**PROVIDED MATERIAL:**
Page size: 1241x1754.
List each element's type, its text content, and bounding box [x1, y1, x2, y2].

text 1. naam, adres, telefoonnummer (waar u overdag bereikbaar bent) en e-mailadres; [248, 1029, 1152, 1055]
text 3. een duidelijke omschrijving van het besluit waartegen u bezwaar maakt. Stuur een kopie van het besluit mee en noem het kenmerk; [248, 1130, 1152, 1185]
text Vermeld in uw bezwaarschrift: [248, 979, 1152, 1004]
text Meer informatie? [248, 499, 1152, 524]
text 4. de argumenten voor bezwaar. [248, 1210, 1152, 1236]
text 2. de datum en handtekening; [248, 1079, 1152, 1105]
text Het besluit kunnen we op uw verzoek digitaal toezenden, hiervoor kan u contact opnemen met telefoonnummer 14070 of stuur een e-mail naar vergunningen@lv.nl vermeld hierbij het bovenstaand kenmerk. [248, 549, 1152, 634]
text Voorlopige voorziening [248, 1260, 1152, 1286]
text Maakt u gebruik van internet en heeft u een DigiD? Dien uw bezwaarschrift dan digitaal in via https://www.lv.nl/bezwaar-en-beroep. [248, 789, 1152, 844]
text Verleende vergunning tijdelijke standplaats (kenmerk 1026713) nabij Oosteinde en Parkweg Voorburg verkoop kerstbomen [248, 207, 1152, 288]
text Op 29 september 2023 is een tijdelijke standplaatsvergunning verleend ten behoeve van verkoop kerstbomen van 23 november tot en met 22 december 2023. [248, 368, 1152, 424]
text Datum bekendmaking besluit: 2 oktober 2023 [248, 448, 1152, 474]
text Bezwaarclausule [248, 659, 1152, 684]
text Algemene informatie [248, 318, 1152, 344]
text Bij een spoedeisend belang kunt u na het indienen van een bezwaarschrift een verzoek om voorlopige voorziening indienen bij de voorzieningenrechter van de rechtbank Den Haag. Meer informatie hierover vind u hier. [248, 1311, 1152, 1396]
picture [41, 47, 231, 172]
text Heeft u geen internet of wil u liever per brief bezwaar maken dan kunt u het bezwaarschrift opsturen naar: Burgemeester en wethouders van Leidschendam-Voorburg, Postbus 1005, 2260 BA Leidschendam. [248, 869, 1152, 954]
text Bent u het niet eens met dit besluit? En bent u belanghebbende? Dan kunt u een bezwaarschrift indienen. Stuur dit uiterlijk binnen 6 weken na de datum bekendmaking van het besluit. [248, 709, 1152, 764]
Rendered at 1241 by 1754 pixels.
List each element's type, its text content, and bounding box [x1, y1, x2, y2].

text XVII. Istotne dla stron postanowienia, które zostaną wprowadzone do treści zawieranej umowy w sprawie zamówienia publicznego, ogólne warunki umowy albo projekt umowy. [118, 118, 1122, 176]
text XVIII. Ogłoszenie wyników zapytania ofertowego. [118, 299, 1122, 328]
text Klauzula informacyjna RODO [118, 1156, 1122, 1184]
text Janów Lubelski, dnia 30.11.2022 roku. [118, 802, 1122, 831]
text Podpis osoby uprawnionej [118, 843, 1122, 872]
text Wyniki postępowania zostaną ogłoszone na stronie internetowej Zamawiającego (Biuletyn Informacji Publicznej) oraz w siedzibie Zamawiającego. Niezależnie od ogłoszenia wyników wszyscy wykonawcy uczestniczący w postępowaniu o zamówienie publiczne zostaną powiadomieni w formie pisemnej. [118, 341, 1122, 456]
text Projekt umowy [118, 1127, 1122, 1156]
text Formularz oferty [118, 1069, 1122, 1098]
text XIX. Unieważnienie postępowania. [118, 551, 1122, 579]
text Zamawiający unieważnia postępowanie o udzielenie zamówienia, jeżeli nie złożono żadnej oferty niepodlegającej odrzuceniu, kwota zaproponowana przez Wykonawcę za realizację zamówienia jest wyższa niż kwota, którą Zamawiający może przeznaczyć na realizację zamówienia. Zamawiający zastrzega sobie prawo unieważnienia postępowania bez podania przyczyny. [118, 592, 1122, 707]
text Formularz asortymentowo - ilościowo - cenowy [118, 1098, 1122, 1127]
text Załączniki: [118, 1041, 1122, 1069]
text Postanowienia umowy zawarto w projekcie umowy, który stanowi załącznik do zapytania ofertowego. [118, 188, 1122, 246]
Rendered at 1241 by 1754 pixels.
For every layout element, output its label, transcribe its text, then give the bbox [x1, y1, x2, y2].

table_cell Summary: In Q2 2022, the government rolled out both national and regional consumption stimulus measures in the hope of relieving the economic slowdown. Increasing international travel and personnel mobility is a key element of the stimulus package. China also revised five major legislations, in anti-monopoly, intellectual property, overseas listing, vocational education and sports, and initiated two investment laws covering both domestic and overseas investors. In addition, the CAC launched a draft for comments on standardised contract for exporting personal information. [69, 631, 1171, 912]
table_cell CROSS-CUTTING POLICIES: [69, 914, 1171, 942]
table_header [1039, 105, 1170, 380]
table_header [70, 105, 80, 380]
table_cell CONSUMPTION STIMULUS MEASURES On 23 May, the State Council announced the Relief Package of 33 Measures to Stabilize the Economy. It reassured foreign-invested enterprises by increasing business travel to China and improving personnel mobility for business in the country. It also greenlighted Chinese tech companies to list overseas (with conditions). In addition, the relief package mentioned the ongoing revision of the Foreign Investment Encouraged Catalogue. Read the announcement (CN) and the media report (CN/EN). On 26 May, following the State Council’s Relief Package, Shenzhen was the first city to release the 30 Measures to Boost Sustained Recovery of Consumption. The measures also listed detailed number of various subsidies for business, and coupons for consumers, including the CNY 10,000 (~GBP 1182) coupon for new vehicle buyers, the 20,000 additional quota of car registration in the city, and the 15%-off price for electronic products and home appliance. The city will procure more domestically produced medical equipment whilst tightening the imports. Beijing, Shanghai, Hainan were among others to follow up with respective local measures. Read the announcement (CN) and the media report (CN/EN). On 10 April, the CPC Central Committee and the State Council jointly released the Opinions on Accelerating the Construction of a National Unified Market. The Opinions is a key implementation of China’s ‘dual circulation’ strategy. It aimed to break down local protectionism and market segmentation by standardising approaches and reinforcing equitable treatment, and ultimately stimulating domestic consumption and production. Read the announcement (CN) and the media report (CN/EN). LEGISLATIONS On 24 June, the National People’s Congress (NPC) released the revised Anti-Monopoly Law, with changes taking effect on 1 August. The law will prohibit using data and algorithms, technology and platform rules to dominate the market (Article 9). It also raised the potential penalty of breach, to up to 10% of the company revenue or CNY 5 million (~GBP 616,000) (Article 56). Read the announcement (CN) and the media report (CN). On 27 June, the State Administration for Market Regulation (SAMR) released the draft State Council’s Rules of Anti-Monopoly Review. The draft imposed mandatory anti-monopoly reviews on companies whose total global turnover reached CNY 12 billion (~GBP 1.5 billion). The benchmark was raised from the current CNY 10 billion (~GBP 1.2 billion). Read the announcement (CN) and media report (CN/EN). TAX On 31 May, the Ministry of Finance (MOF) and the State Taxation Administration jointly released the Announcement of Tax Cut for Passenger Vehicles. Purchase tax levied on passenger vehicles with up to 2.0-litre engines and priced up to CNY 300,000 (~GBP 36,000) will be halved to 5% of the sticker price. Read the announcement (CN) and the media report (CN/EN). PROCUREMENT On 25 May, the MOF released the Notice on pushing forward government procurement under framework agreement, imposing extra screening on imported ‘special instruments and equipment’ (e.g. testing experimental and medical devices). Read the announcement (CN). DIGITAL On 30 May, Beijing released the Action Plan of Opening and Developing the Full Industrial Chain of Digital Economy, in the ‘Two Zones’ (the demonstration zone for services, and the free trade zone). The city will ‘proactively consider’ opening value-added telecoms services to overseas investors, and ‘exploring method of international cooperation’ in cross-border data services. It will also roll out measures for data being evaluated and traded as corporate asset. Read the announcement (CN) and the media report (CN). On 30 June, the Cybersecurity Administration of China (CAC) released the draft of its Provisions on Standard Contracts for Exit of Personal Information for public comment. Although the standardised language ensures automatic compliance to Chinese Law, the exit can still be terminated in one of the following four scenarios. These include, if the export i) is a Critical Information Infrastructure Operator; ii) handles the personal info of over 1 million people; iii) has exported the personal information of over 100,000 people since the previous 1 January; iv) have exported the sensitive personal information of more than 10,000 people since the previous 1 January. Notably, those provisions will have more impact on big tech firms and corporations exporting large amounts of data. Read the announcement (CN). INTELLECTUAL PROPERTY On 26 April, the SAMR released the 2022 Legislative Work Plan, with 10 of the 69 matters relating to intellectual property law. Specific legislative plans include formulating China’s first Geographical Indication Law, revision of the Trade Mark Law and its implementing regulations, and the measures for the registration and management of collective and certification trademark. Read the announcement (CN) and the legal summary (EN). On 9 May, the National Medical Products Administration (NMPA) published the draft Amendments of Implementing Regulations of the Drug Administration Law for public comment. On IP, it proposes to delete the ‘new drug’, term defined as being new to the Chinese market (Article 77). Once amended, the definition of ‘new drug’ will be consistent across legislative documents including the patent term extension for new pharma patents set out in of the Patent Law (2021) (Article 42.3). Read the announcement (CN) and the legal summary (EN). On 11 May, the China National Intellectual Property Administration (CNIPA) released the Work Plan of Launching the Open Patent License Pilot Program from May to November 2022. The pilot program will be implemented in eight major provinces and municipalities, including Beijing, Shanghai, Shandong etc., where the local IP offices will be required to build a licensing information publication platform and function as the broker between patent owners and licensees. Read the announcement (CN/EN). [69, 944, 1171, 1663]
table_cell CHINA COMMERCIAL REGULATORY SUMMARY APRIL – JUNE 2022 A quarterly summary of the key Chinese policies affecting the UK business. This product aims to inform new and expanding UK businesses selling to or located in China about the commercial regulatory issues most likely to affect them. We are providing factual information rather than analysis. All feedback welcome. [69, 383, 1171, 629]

**TASK OBJECTIVE:**
Copy the listing from the line with "text XVII. Istotne" to the line with "text Janów Lubelski, dnia", swapping "RODO" for "GDPR" and keeping all else unchanged.

**SOLUTION TO THIS PROBLEM:**
text XVII. Istotne dla stron postanowienia, które zostaną wprowadzone do treści zawieranej umowy w sprawie zamówienia publicznego, ogólne warunki umowy albo projekt umowy. [118, 118, 1122, 176]
text XVIII. Ogłoszenie wyników zapytania ofertowego. [118, 299, 1122, 328]
text Klauzula informacyjna GDPR [118, 1156, 1122, 1184]
text Janów Lubelski, dnia 30.11.2022 roku. [118, 802, 1122, 831]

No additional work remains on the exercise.